• _Problems_:
a - In the forum thread about the D2R DrlgAct offset, what was the DrlgAct (pAct) offset for the D2R Alpha?
b - Reproduce word for word the passage of the forum thread starting with "The DrlgAct (pAct)" and going on through "other quick method?".

___ Text excerpt ___

# Forum > Diablo 2 Resurrected > Diablo 2 Resurrected Bots and Programs >  D2R DrlgAct offset

## bumblebeer

The DrlgAct (pAct) offset for the D2R Alpha was D2R+22DA1C8, but for the current patch it's impossible for me to find. I see some funny magic number in the struct now, with the corresponding assembler code which seems to be calculating pointer on the fly. Did Blizz begin to obfuscate/encrypt some of the pointers in the meantime like they did in D3? Or maybe the pAct pointer can be obtained using some other quick method?

----------


## Fujiyama

I have no idea what I'm doing to be honest but I can find the act pointer offset 0x20 from "PlayerUnit" at 0x2055E40.

I'm trying to find inventory/items to get the item level of items, anyone know where I could find that?

----------


## bumblebeer

> I have no idea what I'm doing to be honest but I can find the act pointer offset 0x20 from "PlayerUnit" at 0x2055E40.
> 
> I'm trying to find inventory/items to get the item level of items, anyone know where I could find that?


Thanks a million! It works and it is as quick as it can, surely you know what you're doing.

___ Supplied records ___

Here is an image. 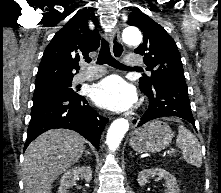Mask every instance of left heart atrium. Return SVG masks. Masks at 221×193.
<instances>
[{"label":"left heart atrium","instance_id":"obj_1","mask_svg":"<svg viewBox=\"0 0 221 193\" xmlns=\"http://www.w3.org/2000/svg\"><path fill=\"white\" fill-rule=\"evenodd\" d=\"M94 103L113 112H123L132 107L136 100L134 89L121 77L110 76L92 89Z\"/></svg>","mask_w":221,"mask_h":193}]
</instances>
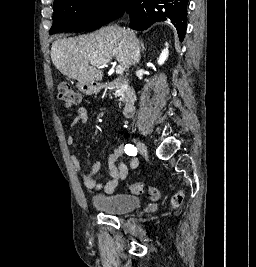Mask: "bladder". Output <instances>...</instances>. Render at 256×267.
<instances>
[{
    "label": "bladder",
    "mask_w": 256,
    "mask_h": 267,
    "mask_svg": "<svg viewBox=\"0 0 256 267\" xmlns=\"http://www.w3.org/2000/svg\"><path fill=\"white\" fill-rule=\"evenodd\" d=\"M141 199L136 194L115 193L109 196L95 194L93 208L112 214L130 212L140 206Z\"/></svg>",
    "instance_id": "bladder-1"
}]
</instances>
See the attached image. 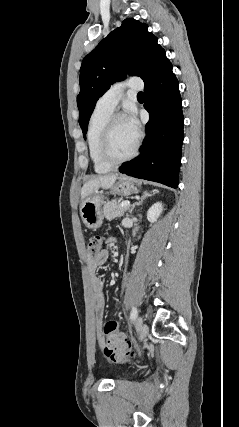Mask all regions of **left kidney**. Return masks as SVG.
<instances>
[{"label": "left kidney", "instance_id": "1", "mask_svg": "<svg viewBox=\"0 0 239 427\" xmlns=\"http://www.w3.org/2000/svg\"><path fill=\"white\" fill-rule=\"evenodd\" d=\"M162 211H163V205L161 202H157L153 204L147 212L148 221L156 222L160 214L162 213Z\"/></svg>", "mask_w": 239, "mask_h": 427}]
</instances>
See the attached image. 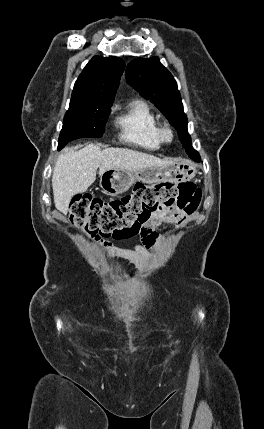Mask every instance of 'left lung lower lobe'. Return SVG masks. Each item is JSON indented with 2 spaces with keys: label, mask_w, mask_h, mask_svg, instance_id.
Here are the masks:
<instances>
[{
  "label": "left lung lower lobe",
  "mask_w": 264,
  "mask_h": 429,
  "mask_svg": "<svg viewBox=\"0 0 264 429\" xmlns=\"http://www.w3.org/2000/svg\"><path fill=\"white\" fill-rule=\"evenodd\" d=\"M192 159H194V160H199L200 159V156H199V154L197 153V152H195L194 154H191V155H189Z\"/></svg>",
  "instance_id": "1"
}]
</instances>
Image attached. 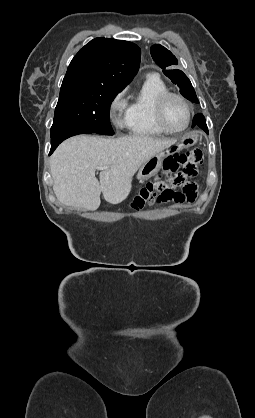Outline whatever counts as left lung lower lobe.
Listing matches in <instances>:
<instances>
[{"mask_svg":"<svg viewBox=\"0 0 255 418\" xmlns=\"http://www.w3.org/2000/svg\"><path fill=\"white\" fill-rule=\"evenodd\" d=\"M194 126H199L206 133H208V128H207V125H206V121H205V118L202 114L195 115V117L193 119L192 127H194Z\"/></svg>","mask_w":255,"mask_h":418,"instance_id":"1","label":"left lung lower lobe"}]
</instances>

___

• _Answers given_:
a - D2R+22DA1C8

b -
The DrlgAct (pAct) offset for the D2R Alpha was D2R+22DA1C8, but for the current patch it's impossible for me to find. I see some funny magic number in the struct now, with the corresponding assembler code which seems to be calculating pointer on the fly. Did Blizz begin to obfuscate/encrypt some of the pointers in the meantime like they did in D3? Or maybe the pAct pointer can be obtained using some other quick method?